I'm working on a machine learning problem with 100,000 training examples and about 100 features.
Y is only 1 number for every training example labeling as 1 or 0.
And i'm going to use basic neural network to solve it.
However, there is no data for some features in some training examples.
For example, feature_1 : 1,0,0,NA,0,0,1,1,1,0,NA,0,1,1,NA,......
What should i do in this situation?
I have three plans for it as a draft. Can someone tell me if these plans would work?

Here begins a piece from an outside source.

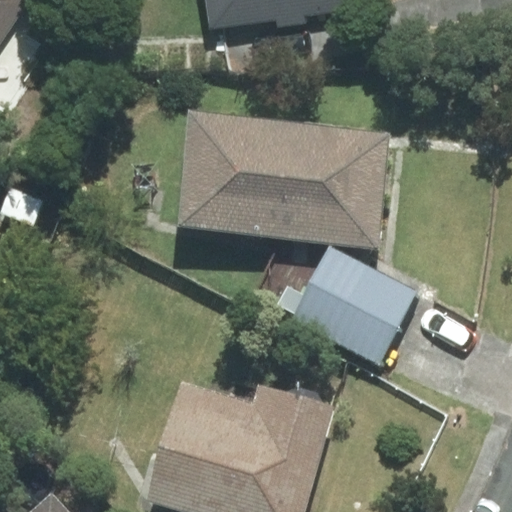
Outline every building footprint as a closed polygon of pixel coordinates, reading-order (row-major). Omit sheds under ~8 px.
[(32,0),(0,0),(0,110),(5,115),(50,49),(15,28),(32,0)] [(381,0),(194,0),(196,25),(382,11),(381,0)] [(187,130),(178,226),(378,251),(389,143),(187,130)] [(330,249),(293,319),(379,363),(415,294),(330,249)] [(308,511),(336,416),(187,373),(147,511),(308,511)]
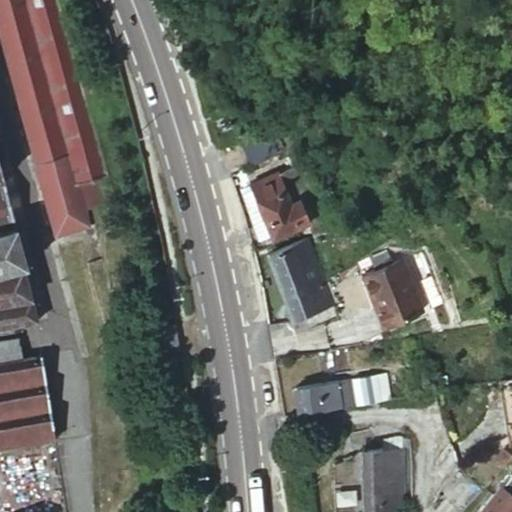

Or maybe you have a better idea?
1.Ignored those NA like this
[1,0.5,NA,0]*[theta1,theta2,theta3,theta4]=1*theta1 + 0.5*theta2 + 0*theta3 +0*theta4
But this will learn NA=0, so i think this would work if there's no 0 in this feature, but fail to work
otherwise.Am i right?
2.adjust NA like this
First, you look at a feature, and it show like this
feature_1 : 1,0,0,NA,0,0,1,1,1,0,NA,0,1,1,NA
Then i let NA= -1 or 2 or 100(a number that did not close to possible choices of the feature), would
this work? And (-1 , 2 ,100) which one do you think is better?
3.use Recommender Systems to estimate those NA first, then applied it to NN.